Антонина Григорьевна подняла голову.
– Это цикорий, Матвей, – сказала она вполголоса.
– Вот, вот! Цикорий, или как его там, неважно… Ты, Жора, говоришь – заграница. Но недоговариваешь главного, а главное-то как раз в том, что нас там нигде не любят, нигде не ждут и никому мы там даром не нужны. Разве что с деньгами – тратьте ваши деньги и убирайтесь прочь, вот такой у них подход. Мы-то, наивные, привыкли думать, что мы со времен Петра европейцы, часть общей истории, Наполеона отколошматили так, что он после этого уже не оправился, а они даже нашу победу над ним признают сквозь зубы, как будто одни англичане с ним справились. А Крымская война, Матвей? Ведь это же было совсем недавно! Ты помнишь, как они злорадствовали, когда пал Севастополь? Потому что им только и нужно было – поставить нас на то место, которое, как они считают, мы заслужили. А в их понятии мы заслужили только то, чтобы быть державой второго, а еще лучше третьего сорта и никогда не сравняться, например, с какой-нибудь Британской империей…
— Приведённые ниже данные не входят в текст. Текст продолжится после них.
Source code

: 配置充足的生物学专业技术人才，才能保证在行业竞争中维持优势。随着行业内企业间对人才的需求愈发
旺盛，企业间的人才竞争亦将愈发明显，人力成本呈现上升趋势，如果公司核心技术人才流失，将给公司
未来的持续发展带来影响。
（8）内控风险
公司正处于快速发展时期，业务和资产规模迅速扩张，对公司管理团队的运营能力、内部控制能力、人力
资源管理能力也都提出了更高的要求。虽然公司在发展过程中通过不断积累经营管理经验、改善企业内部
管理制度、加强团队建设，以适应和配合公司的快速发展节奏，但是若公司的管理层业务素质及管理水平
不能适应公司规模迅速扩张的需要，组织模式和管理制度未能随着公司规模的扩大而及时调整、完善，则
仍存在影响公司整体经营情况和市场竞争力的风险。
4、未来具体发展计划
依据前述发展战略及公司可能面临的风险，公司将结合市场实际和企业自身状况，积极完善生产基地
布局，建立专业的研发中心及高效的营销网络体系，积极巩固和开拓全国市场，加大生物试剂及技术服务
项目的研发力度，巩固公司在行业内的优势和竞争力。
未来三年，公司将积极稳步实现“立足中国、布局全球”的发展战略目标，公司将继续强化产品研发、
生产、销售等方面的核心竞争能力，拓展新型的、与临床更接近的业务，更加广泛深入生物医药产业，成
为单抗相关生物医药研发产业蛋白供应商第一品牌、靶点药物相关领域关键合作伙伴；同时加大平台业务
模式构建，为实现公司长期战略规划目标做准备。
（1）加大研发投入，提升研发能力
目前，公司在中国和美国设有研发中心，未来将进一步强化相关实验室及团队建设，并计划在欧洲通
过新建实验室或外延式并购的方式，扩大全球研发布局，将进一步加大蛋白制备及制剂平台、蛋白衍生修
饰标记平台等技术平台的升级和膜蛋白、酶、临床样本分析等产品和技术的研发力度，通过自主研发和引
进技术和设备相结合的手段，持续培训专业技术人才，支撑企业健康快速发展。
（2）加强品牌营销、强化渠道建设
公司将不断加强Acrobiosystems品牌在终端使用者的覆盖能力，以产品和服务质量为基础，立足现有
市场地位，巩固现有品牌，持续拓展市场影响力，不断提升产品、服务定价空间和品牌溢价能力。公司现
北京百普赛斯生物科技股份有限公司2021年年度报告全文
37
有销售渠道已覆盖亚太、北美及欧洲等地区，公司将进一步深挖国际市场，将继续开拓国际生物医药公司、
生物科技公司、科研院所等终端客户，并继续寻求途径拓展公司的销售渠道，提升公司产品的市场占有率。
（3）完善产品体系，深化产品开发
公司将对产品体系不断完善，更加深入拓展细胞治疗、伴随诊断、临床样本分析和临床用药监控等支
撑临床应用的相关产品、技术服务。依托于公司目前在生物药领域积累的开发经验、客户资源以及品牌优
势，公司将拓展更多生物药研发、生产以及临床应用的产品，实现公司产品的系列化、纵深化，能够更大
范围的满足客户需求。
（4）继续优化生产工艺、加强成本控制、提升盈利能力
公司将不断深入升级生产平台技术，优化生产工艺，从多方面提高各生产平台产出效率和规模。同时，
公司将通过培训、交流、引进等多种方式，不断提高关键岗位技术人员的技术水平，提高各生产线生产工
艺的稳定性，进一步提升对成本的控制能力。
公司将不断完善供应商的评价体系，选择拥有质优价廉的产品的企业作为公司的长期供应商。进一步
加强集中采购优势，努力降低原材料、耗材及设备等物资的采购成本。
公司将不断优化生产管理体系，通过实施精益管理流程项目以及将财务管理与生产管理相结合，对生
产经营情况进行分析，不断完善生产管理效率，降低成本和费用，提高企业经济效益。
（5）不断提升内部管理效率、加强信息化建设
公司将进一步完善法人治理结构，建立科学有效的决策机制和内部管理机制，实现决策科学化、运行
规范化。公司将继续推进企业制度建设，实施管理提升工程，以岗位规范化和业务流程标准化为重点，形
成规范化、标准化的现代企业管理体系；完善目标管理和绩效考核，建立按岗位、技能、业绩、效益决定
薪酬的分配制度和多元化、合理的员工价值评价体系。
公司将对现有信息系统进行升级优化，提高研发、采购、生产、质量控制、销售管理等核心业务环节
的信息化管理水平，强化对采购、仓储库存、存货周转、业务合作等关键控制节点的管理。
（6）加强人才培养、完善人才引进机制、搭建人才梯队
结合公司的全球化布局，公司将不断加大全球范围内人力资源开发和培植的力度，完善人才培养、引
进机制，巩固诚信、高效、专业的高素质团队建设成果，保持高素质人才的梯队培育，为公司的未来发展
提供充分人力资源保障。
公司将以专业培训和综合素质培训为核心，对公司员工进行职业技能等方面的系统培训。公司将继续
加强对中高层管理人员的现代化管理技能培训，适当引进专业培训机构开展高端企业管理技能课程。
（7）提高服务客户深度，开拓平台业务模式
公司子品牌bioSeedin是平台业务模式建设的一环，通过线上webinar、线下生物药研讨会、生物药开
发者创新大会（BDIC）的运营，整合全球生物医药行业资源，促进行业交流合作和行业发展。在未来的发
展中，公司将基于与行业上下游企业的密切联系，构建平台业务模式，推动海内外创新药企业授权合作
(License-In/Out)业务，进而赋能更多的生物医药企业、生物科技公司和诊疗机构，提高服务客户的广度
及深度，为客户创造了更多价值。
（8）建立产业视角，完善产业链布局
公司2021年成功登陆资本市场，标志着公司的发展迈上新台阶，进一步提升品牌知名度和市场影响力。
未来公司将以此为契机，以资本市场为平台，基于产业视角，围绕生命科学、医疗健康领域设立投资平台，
– Матвей, твои рассуждения довольно наивны, хотя в кое-чем ты, безусловно, прав. Но я не думаю, что кто-то сейчас рискнет оспаривать наше место в Европе…
– Жора, я тебя умоляю! Разве ты не понимаешь, что для европейцев Европа – понятие вовсе не географическое? Европа в общем и целом – это такой тесный доходный дом, где живут только очень старые, очень почтенные, очень заслуженные жильцы. Иных они не признают и равными себе не считают. К примеру, Сербия и Румынское королевство всегда географически находились в Европе, но для истинных европейцев, хоть тресни, они не Европа, и все тут. Что уж тут говорить о нас, ведь мы вообще застряли в Азии большей частью своей территории…
На дорожке неподалеку от собеседников показался юркий зверек, похожий на ласку, повертелся туда-сюда, покосился на коробку с шитьем возле Антонины Григорьевны и, шумно фыркнув, умчался по направлению к дому. Это был Шоколад, один из двух мангустов, которых Чаев привез в подарок Ергольскому. Одно время Шоколада и его подругу Марию-Антуанетту пытались держать в клетке, но беспокойные мангусты так шумели и так бузили, что Ергольский скрепя сердце согласился днем выпускать их на прогулку. Так как проследить за ними не было никакой возможности, он боялся, что кто-то может их обидеть, но вскоре Шоколад убил гадюку, которая пыталась ужалить работника, и снискал себе в округе громкую славу. Его и грациозную Марию-Антуанетту крестьяне прозвали «змееловами» и относились к ним с большим почтением, так что Ергольский больше не переживал, когда мангусты покидали дом и отправлялись обследовать прилегающую территорию. Писатель с детства любил живность, причем не только кошек и собак; когда он был маленьким, у него долгое время жил ручной заяц, потом еж, которого Матвей подобрал раненым и выходил, а потом принесенный одним из крестьян зверек, похожий на бесформенный комочек, который быстро вырос и оказался самой настоящей рысью. Рысь Машка была для Матвея Ергольского самым лучшим другом, самым любимым существом на свете, и когда ее по ошибке застрелили охотники, приехавшие в соседнее имение, он рыдал так, что мать в испуге вызвала доктора Колокольцева. Доктор, тогда еще молодой, конфузливый и совсем не такой ворчливый, как сейчас, осмотрел пациента и, отведя его мать в сторону, шепотом посоветовал ей больше никаких зверей в дом не брать.
– Ваш ребенок слишком чувствителен, другой такой потери он может не пережить…
Ергольский никогда не охотился; уступая друзьям – хотя бы тому же Чаеву, – он мог для виду пойти на охоту, но сам всегда почему-то мазал и никогда не попадал в цель. И сейчас, насмешливо щуря глаза, он слушал рассуждения журналиста о сегодняшней охоте, в которые тот пустился, чтобы сменить тему.